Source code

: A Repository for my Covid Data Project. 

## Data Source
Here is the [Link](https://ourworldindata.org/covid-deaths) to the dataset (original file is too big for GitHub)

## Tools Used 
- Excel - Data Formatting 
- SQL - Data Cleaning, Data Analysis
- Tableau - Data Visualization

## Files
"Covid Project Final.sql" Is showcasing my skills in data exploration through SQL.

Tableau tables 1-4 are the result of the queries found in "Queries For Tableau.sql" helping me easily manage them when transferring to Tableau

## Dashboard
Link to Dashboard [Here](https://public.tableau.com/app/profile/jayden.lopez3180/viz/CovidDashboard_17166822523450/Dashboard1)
§
Task requirements:
Please return the records above in their exact form.

Result:
Source code

: A Repository for my Covid Data Project. 

## Data Source
Here is the [Link](https://ourworldindata.org/covid-deaths) to the dataset (original file is too big for GitHub)

## Tools Used 
- Excel - Data Formatting 
- SQL - Data Cleaning, Data Analysis
- Tableau - Data Visualization

## Files
"Covid Project Final.sql" Is showcasing my skills in data exploration through SQL.

Tableau tables 1-4 are the result of the queries found in "Queries For Tableau.sql" helping me easily manage them when transferring to Tableau

## Dashboard
Link to Dashboard [Here](https://public.tableau.com/app/profile/jayden.lopez3180/viz/CovidDashboard_17166822523450/Dashboard1)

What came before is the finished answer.